An Iranian state-backed attack group is targeting organizations in several industries, including satellite, defense, and government, with cloud-based password spraying attacks, aiming to gain access to target environments and in some cases steal sensitive data.
The group is referred to as Peach Sandstorm by Microsoft researchers who have been tracking its activities since the beginning of the year, and it has used a number of different tactics in its operations, which have targeted victims in several countries. In most cases, the group uses password spraying as its initial access vector, a technique that involves trying one or a list of passwords against a large number of target accounts. This isn’t the most sophisticated technique, but it can be effective given enough time and a large enough target set.
Peach Sandstorm has been active for many years and has been known to target companies across a wide range of industries, as well as government agencies. The group’s activities typically center on intelligence gathering and it has targeted organizations in many countries. Microsoft’s researchers have observed the group using a couple of different intrusion chains recently, the first of which begins with password spraying.
“In a small subset of instances where Peach Sandstorm successfully authenticated to an account in a targeted environment, Microsoft observed the threat actor using AzureHound or Roadtools to conduct reconnaissance in Microsoft Entra ID (formerly Azure Active Directory). In this campaign, Peach Sandstorm used AzureHound, a Go binary that collects data from Microsoft Entra ID and Azure Resource Manager through the Microsoft Graph and Azure REST APIs, as a means of gathering information on a system of interest. Similarly, Roadtools, a framework to access Microsoft Entra ID, allowed Peach Sandstorm to access data in a target’s cloud environment and conveniently dump data of interest to a single database,” Microsoft’s researchers said.

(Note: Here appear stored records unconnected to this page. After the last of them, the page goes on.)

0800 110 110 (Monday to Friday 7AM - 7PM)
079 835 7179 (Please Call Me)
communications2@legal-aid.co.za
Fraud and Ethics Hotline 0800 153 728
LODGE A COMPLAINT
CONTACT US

In these intrusions, the Peach Sandstorm attackers maintained persistence by either creating a new Azure subscription that they controlled or using a previously compromised Azure resource. In other operations, the attackers have shown the ability to exploit some known vulnerabilities, including bugs in the Zoho ManageEngine apps and the Confluence Server product. Once inside a target environment, the Peach Sandstorm attackers sometimes installed the AnyDesk RMM tool for remote access, while in other cases they used a custom tool called EagleRelay, hosted on a virtual machine they created in the environment, to tunnel traffic back to their C2 infrastructure.
“The capabilities observed in this campaign are concerning as Microsoft saw Peach Sandstorm use legitimate credentials (gleaned from password spray attacks) to authenticate to targets’ systems, persist in targets’ environments, and deploy a range of tools to carry out additional activity. Peach Sandstorm also created new Azure subscriptions and leveraged the access these subscriptions provided to conduct additional attacks in other organizations’ environments,” Microsoft said.